**Task item:** Print word for word the lines of the material below, starting at the line that contains "Which slice represents" and ending at the line that contains "Which category has the smallest". Omit the pictures.
START Data
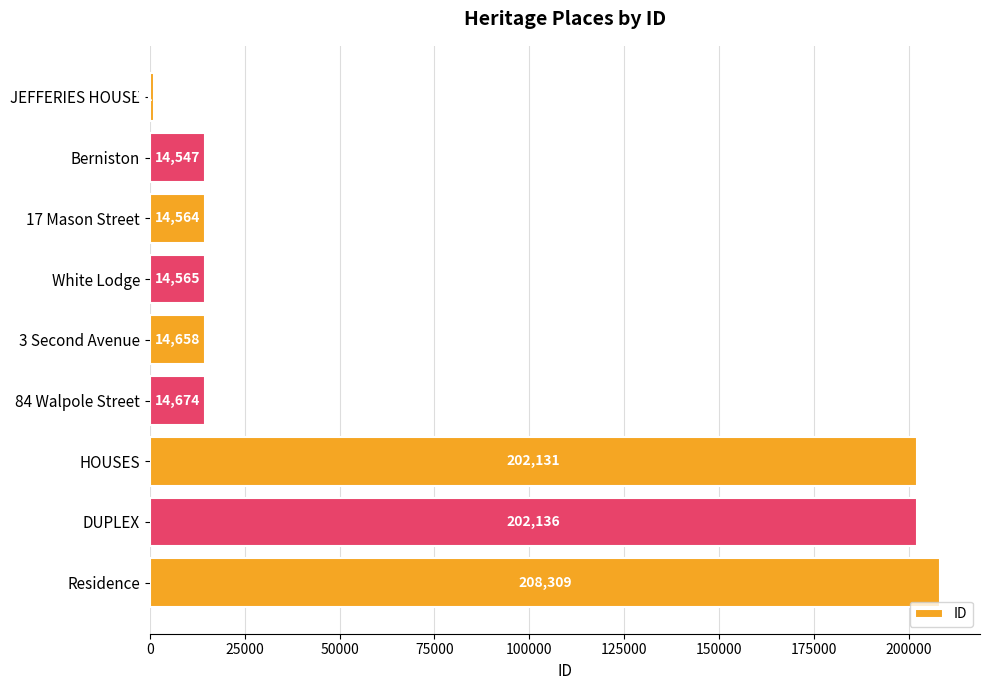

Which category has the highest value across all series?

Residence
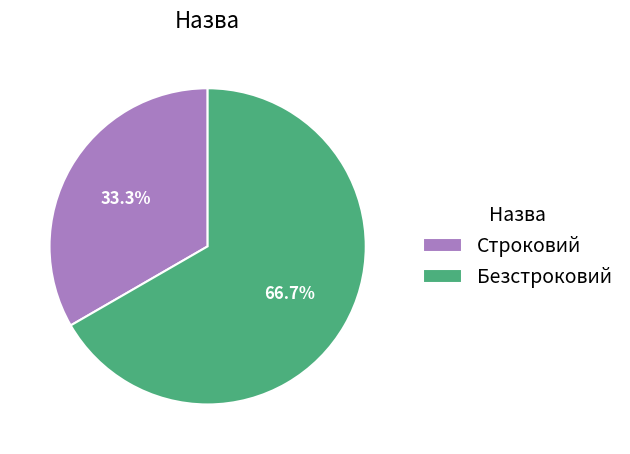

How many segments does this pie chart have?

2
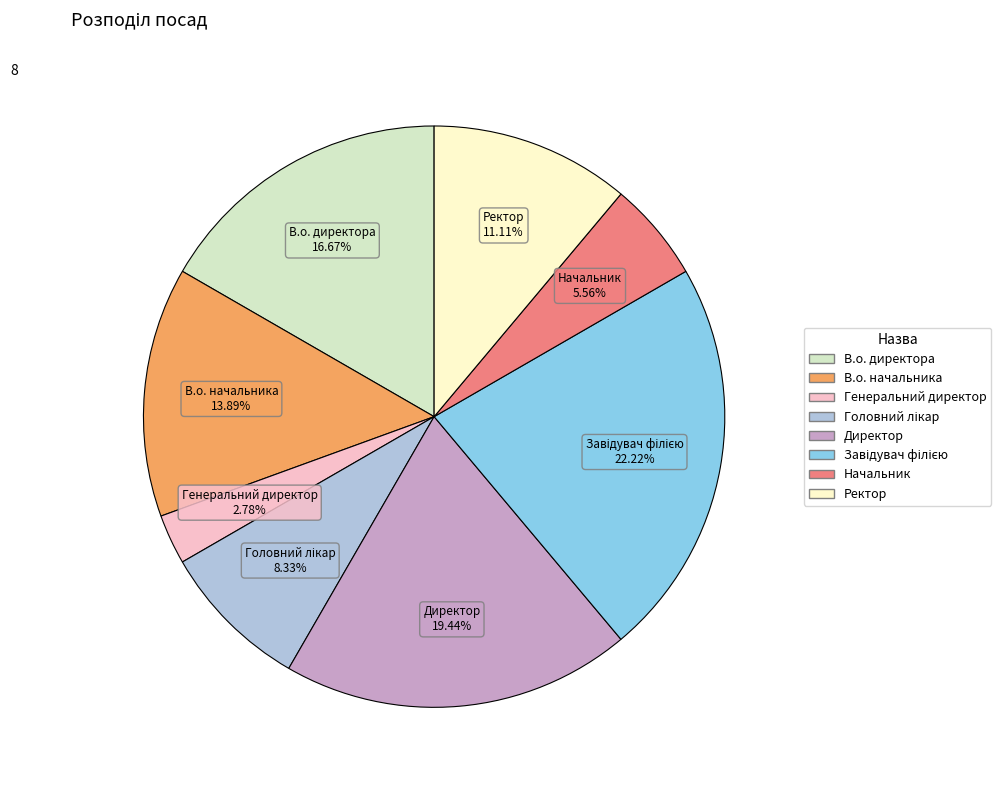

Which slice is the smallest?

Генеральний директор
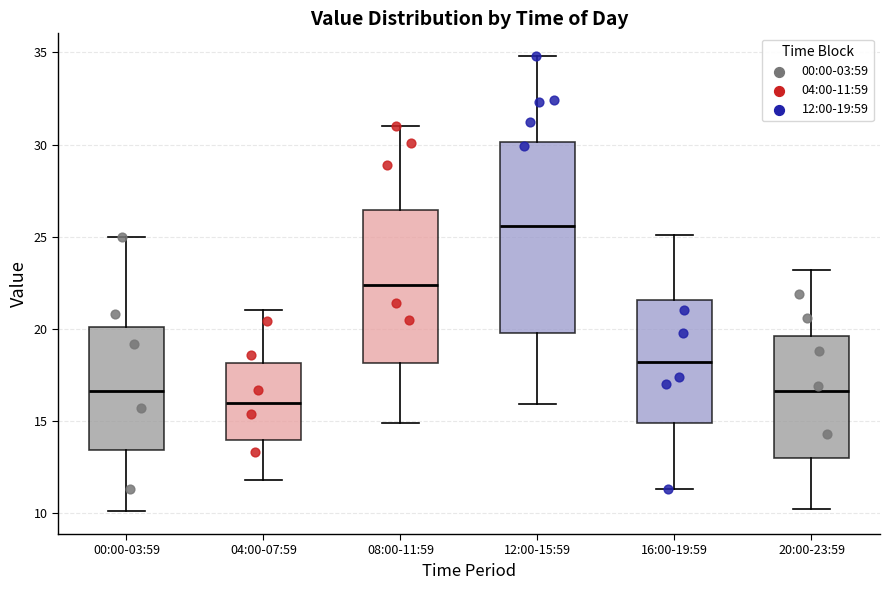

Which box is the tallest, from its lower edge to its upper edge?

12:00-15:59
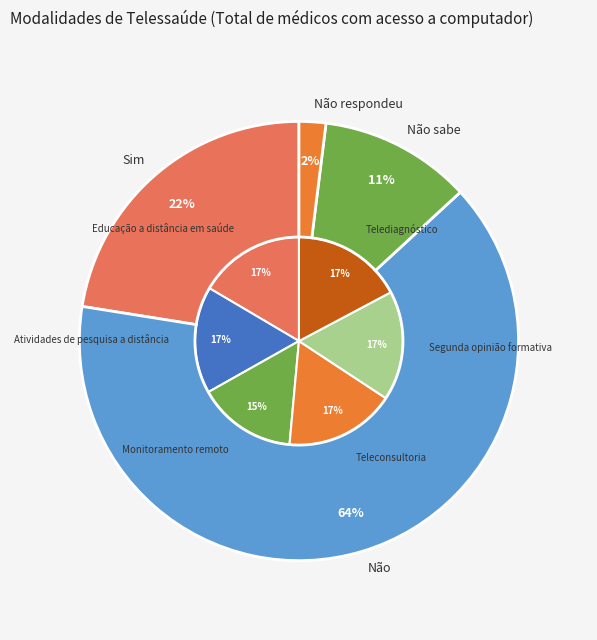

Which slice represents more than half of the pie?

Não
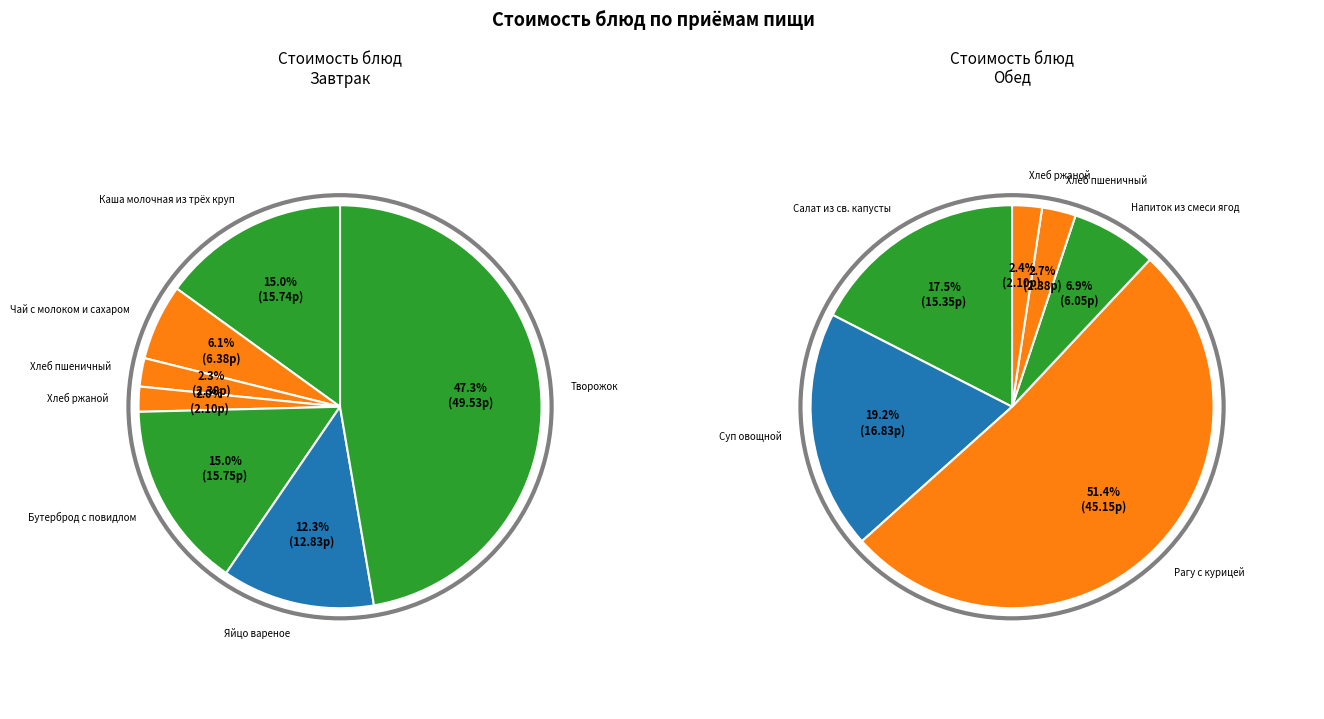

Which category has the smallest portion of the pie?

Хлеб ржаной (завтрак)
END Data
START Data
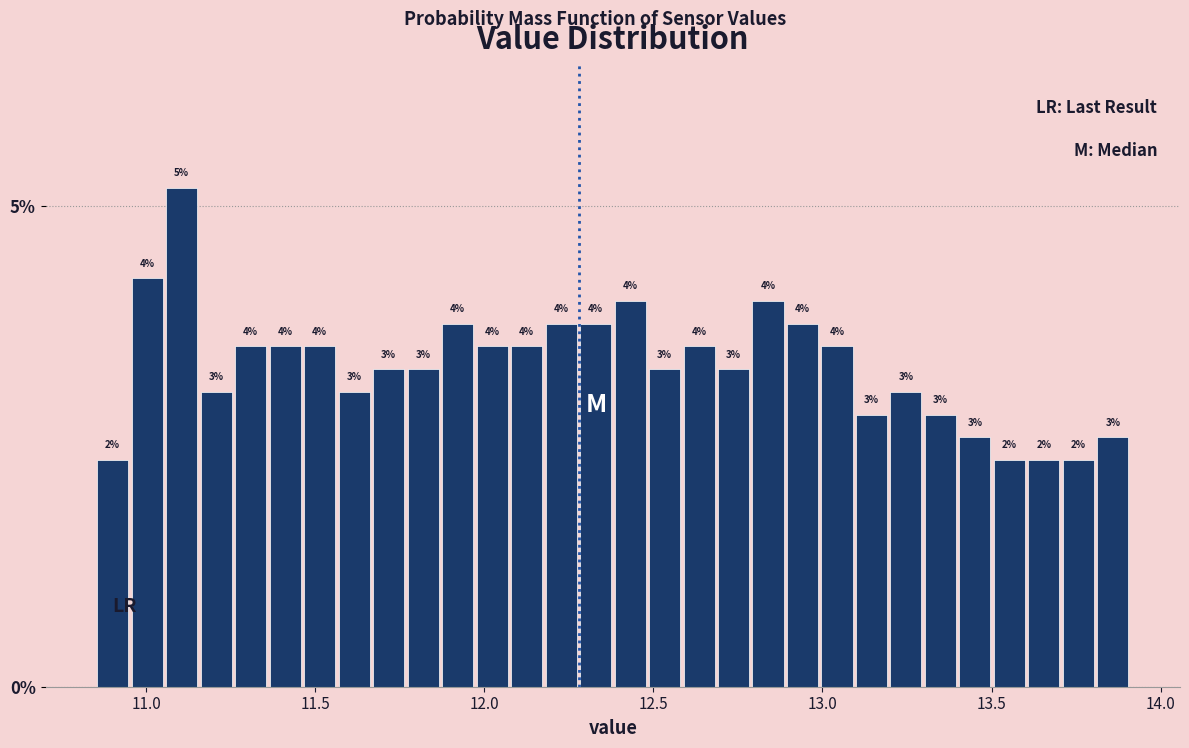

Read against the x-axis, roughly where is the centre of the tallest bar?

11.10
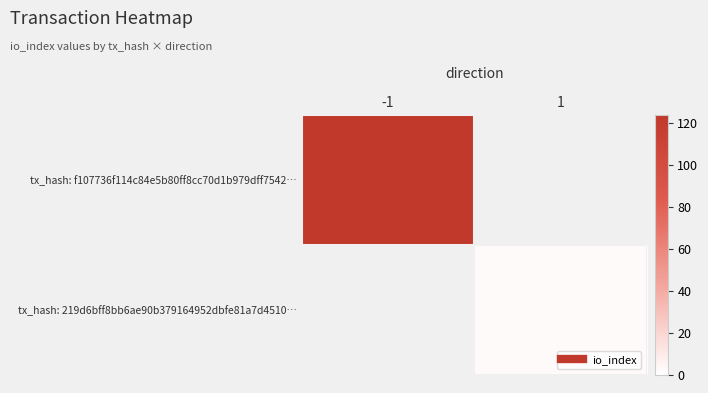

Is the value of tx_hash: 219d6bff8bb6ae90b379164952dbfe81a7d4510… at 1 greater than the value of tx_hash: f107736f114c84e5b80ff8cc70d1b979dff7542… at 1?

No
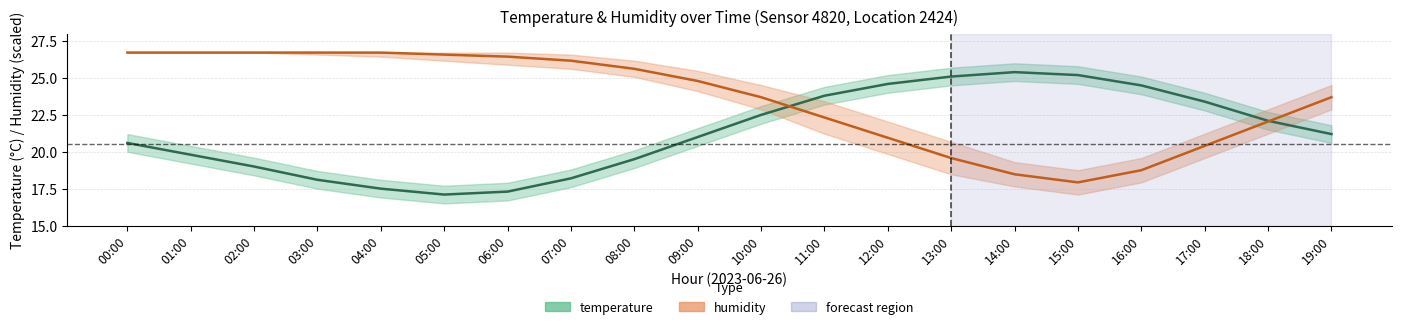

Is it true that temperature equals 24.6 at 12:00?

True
END Data
**Solution to the exercise:**
Which slice represents more than half of the pie?

Não

Which category has the smallest portion of the pie?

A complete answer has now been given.